Donald Trump, l'impatto sulla siderurgia
La notizia è fresca, Donald Trump è il 45° presidente degli Stati Uniti d'America. Viene spontaneo pensare a quali potrebbero essere le ripercussioni per il settore dell'acciaio americano, e di riflesso mondiale.
Il tema ha fatto già parte della campagna presidenziale, con il candidato repubblicano che a gran voce reclamava la necessità di fermare l'invasione di acciaio cinese sottocosto, per riportare l'industria americana a marciare come un tempo, e la sfidante democratica che gli rispondeva, citando un'inchiesta di Newsweek, che in almeno due su tre dei suoi ultimi progetti di costruzione Trump si è avvalso di acciaio e alluminio cinese piuttosto che di imprese con sede in Pennsylvania, Ohio, Michigan o Wisconsin.
La richiesta di protezionismo è forte, da parte dell'industria manifatturiera americana. L'Alliance for American Manufacturing spinge da tempo per l'ottenimento di misure a protezione delle imprese siderurgiche made in USA, adducendo come motivazione che più di 19.000 americani hanno subito licenziamenti e decine di fabbriche hanno chiuso perché “la Cina non gioca secondo le regole” e produce molto più di quanto abbia realmente bisogno.
Misure antidumping sono già state prese, in tempi recenti, ma con sviluppi inaspettati. È di pochi giorni fa la notizia che il Dipartimento del Commercio degli Stati Uniti procederà con le indagini sui produttori di acciaio cinesi accusati di eludere i dazi, esportando l'acciaio in Vietnam per la lavorazione ed il successivo export negli Stati Uniti. Come cita l'American Iron and Steel Institute, il tutto parte da un reclamo di quattro dei principali produttori di acciaio statunitensi - ArcelorMittal USA, Nucor Corporation, AK Steel Corporation e United States Steel Corporation, i quali notano come a seguito dell'imposizione dei dazi sull'acciaio cinese (resistente alla corrosione e laminato a freddo), le importazioni dalla Cina sono sì diminuite drasticamente, ma quelle dal Vietnam hanno avuto un'impennata, segno che i prodotti venivano trasportati nel paese confinante per operazioni di finitura minori – e in effetti riciclati come vietnamiti.
Molti temono una possibile stagnazione della crescita americana a seguito della politica di protezionismo annunciata da Trump. Gli analisti di Market Realist, in un articolo apparso qualche giorno fa, fanno alcune considerazioni interessanti. Primo: anche se Trump insistesse su una presa di posizione dura contro l'acciaio cinese, alla lunga l'effetto non sarebbe comunque positivo sui produttori USA. L'impatto negativo sull'industria cinese ci sarebbe, ma sarebbe una manovra dal respiro corto, perché i produttori cinesi abbasserebbero i prezzi su scala internazionale per il contraccolpo sul mercato interno, e ciò finirebbe per influenzare anche il mercato USA. In fondo, Trump non può fermare le importazioni da tutti i Paesi della Terra e, come si è visto, le scappatoie ci sono.
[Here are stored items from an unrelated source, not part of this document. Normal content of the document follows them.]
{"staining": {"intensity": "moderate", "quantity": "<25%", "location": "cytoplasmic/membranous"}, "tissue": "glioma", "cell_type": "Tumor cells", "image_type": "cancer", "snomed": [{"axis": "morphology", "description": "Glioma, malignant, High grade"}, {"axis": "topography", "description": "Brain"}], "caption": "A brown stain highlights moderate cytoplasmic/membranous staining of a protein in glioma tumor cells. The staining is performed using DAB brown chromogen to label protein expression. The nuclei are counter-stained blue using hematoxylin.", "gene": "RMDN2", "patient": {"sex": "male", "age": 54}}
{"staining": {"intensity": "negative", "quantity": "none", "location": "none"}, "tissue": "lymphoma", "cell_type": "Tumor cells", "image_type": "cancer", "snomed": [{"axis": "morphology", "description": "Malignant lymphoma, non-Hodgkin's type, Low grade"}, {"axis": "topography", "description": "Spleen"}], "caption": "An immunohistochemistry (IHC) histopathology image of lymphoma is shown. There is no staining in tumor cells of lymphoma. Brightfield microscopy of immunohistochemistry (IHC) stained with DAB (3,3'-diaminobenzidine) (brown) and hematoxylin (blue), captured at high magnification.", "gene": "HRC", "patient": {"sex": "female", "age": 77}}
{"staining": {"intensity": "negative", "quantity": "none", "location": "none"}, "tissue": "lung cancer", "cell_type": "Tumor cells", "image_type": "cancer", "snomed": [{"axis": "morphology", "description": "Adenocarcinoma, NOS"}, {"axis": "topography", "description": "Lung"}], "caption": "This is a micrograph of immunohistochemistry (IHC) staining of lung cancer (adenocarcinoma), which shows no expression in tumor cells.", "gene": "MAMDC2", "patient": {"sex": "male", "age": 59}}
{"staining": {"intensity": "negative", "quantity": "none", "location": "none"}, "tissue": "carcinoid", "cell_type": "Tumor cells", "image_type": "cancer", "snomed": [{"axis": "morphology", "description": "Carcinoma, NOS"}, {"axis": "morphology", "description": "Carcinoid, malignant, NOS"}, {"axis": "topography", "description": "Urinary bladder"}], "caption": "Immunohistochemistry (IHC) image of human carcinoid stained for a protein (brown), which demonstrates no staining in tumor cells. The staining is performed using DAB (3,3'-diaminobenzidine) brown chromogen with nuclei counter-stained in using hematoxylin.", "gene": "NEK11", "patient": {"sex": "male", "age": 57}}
Trump ha promesso di spendere più di 500 miliardi di dollari per le infrastrutture. La domanda di prodotti siderurgici, stagnante nell'ultimo periodo (meno 5% anno su anno le spedizioni nel mese di settembre, meno 10% rispetto ad agosto, dati American Iron and Steel Institute) potrebbe risalire per i maggiori investimenti in ponti, autostrade, aeroporti. Conditio sine qua non però è che il Congresso approvi la destinazione di notevoli somme al settore, e una politica di rialzo del deficit.
Non rientra nel discorso, comunque, il muro con il Messico, una “grande opera” che se anche fosse realizzata non avrebbe altrettanto grandi ripercussioni sull'industria nordamericana. Donald dice che la pagheranno i messicani, difficile che scelgano fornitori a stelle e strisce.